Scientists are trying to pin down how weather affects the transmission of the coronavirus, which is no easy task. Recently, NASA announced that it created a database in collaboration with other space agencies to help researchers determine how seasonality could affect covid-19's spread, as well as other global impacts caused by the pandemic. As a NASA Earth Observatory press release describes it:

One way that [Johns Hopkins University scientist Benjamin] Zaitchik and other researchers hope to get some clarity is by making use of reanalysis datasets and models that synthesize disparate environmental data into a coherent whole. These systems generate consistent snapshots of Earth’s atmosphere and land and water surfaces over large areas and long time periods. This makes them especially useful for research on long-lasting global problems like climate change or the seasonality of an infectious disease.
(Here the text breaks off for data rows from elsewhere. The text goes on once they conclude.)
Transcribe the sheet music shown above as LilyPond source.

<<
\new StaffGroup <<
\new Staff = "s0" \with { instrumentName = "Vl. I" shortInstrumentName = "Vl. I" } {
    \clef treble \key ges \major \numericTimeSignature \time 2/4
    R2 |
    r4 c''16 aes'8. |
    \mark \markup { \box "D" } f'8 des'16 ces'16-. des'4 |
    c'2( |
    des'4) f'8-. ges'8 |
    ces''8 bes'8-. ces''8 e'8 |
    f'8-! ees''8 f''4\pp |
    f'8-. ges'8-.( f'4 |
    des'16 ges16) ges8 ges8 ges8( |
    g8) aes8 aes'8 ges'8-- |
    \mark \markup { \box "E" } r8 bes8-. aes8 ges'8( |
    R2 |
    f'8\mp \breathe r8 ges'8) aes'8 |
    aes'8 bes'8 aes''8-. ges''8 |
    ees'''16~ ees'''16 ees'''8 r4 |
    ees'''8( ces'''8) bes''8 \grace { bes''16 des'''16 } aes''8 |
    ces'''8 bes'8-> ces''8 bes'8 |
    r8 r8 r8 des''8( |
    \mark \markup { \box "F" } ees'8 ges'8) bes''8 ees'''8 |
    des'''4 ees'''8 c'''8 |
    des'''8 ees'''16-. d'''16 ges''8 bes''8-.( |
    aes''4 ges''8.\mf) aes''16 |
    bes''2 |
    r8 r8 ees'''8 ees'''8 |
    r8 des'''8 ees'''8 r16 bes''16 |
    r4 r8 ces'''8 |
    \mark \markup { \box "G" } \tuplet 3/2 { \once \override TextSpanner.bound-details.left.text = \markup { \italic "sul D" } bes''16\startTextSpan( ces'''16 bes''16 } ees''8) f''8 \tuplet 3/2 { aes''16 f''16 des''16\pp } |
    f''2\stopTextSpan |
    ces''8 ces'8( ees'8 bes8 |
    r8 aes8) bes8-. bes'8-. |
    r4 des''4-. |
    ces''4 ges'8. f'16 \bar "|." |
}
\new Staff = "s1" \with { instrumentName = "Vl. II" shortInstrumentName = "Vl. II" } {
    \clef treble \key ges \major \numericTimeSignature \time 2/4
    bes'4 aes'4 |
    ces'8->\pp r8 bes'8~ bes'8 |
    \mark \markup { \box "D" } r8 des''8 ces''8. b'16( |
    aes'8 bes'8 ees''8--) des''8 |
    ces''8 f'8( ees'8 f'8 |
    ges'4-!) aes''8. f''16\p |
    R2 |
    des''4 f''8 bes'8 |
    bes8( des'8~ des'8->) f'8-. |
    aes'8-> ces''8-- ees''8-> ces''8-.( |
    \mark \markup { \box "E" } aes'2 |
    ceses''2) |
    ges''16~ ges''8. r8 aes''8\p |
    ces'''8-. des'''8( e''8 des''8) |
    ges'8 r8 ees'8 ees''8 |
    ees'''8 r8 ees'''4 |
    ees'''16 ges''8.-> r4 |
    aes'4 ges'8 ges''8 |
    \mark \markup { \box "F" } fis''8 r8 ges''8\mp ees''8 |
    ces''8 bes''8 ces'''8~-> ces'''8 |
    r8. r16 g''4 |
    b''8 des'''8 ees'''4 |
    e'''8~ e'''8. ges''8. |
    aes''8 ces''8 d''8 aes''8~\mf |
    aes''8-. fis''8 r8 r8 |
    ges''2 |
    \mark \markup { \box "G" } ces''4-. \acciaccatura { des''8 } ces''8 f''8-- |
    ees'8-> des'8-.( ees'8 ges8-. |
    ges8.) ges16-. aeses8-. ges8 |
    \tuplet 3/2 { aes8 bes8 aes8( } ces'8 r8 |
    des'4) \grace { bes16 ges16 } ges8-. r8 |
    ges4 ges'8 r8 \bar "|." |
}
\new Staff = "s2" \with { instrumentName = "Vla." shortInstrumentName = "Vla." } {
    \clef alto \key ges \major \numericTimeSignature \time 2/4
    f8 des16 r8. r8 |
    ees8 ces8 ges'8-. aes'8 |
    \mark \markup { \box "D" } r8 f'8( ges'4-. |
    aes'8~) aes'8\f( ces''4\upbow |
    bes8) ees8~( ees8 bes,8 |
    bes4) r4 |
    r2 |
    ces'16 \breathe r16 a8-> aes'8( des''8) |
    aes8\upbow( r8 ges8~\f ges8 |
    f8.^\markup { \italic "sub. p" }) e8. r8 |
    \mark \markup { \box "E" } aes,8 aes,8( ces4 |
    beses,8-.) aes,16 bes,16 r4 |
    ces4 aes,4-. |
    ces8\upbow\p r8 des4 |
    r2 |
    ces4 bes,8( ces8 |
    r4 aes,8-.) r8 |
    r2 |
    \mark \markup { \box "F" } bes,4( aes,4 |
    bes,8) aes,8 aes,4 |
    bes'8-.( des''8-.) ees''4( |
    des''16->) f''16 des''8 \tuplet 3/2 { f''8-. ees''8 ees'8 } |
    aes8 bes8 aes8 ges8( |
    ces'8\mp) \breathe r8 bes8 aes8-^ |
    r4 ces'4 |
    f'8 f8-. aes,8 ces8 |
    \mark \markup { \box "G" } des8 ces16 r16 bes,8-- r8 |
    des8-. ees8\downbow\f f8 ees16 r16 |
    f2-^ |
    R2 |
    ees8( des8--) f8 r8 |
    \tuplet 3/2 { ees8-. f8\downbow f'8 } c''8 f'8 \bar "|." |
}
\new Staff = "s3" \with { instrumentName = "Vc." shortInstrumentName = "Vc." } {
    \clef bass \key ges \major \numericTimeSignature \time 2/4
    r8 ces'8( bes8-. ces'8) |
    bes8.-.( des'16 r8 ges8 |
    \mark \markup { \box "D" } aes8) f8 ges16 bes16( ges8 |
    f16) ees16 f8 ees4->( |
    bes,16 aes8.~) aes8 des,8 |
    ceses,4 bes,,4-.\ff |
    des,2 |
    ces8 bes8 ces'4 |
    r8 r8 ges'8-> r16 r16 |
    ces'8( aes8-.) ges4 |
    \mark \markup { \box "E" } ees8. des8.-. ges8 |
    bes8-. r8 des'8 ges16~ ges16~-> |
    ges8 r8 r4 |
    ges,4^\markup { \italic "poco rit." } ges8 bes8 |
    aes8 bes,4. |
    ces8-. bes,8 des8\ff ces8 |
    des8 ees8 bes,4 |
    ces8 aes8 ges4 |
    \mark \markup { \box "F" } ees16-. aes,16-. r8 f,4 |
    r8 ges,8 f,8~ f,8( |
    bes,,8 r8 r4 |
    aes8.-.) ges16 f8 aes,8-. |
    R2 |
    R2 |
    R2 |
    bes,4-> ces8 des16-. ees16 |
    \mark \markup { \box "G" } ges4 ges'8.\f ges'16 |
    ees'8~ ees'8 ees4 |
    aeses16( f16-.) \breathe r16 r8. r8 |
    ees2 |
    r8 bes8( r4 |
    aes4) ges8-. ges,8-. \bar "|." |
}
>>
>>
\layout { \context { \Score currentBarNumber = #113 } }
Even if the summer isn’t stopping covid-19, that doesn’t necessarily mean it’s not slowing it down a little. But it’s likely that any summer effect hasn’t been enough to counter the collective weight of other things that enabled the virus to spread, like the reopening of bars, limited mask usage, and reduced distancing, especially in areas where community transmission was relatively high or increasing in the first place.

“Whenever you have individuals grouping together indoors, without practicing social distancing measures, we should expect this virus to spread really well,” Baker said. And while there may be truth to the idea that an especially hot summer is driving more people indoors, Baker places more blame on states lifting their stricter control measures too early.

Unfortunately, even if the summer is having a slight or no effect on transmission right now, the fall and winter could still have a potent opposite effect. Based on what we know about other coronaviruses and other pandemics caused by respiratory viruses, many scientists remain worried that the cold and dry weather of fall and winter will provide a boost to the pandemic. Indeed, the flu pandemics of 2009 and 1918 both had at least two waves in the U.S., with both second waves picking up steam in the fall. In those pandemics, the second waves turned out to be deadlier than the first, though that’s not a guarantee the same will happen with covid-19.

What is certain is that the U.S. is still losing ground to this pandemic, while many other countries have far fewer daily cases and have started to regain some semblance of normal life. That really doesn’t bode well for what might come next. According to one model that’s been especially accurate so far, the U.S. is expected to reach 200,000 official covid-19 deaths by October 1, just as fall begins.

“I think it’s likely that transmission will increase in the winter, however, we should expect large outbreaks of covid-19 whenever we step back from social distancing measures, irrespective of the climate,” Baker said. “I think the thing to watch out for in winter months is possible joint outbreaks of covid-19 and other seasonal viruses such as influenza. We are still unsure how the two viruses might interact, and, either way, this could put additional pressure on the healthcare system.”